» **EXERCISE DATA**:
*** Begin section ***
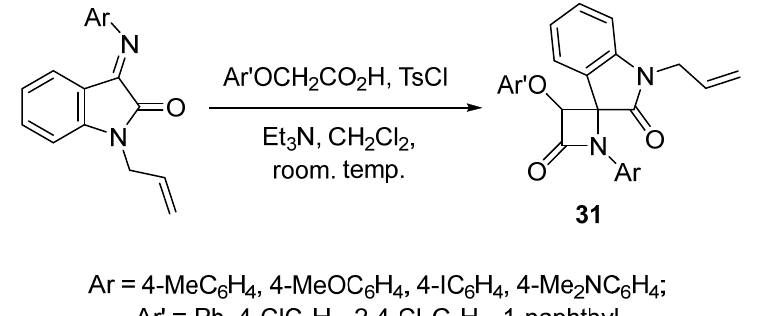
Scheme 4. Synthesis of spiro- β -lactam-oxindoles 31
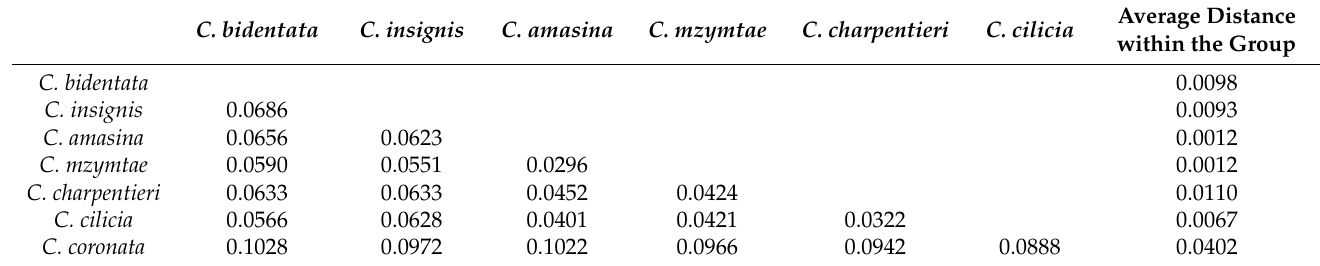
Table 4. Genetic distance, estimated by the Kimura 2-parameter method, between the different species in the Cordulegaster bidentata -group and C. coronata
*** End section ***
*** Begin section ***
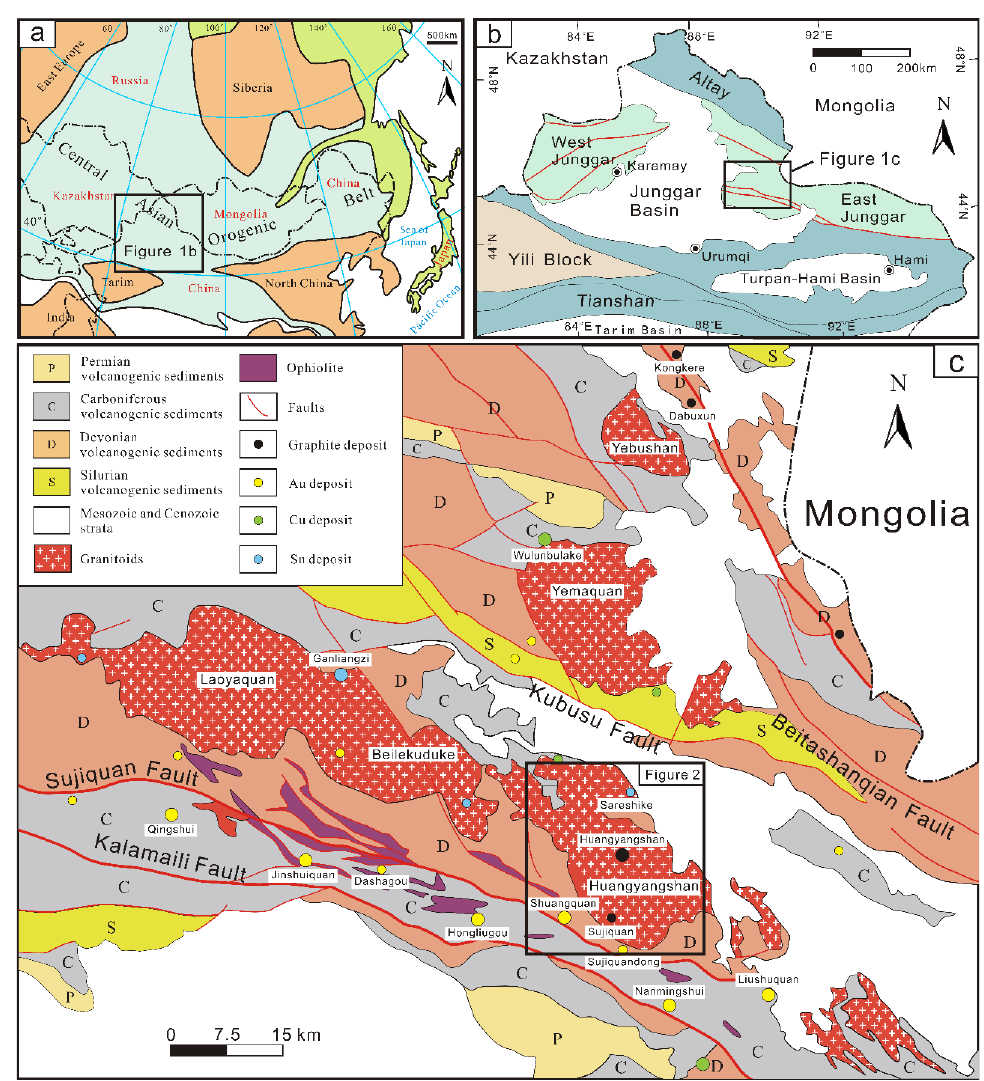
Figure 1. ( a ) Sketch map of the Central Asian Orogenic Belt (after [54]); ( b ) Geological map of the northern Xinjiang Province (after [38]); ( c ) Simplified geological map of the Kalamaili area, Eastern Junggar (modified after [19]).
*** End section ***
» **ASSIGNMENT**: Output exactly, and only, the lines of the entries above from the one with "Scheme 4. Synthesis" up to and including the one with "Table 4. Genetic"; pictures are to be left out.

» **RESULT OF THE EXERCISE**:
Scheme 4. Synthesis of spiro- β -lactam-oxindoles 31
Table 4. Genetic distance, estimated by the Kimura 2-parameter method, between the different species in the Cordulegaster bidentata -group and C. coronata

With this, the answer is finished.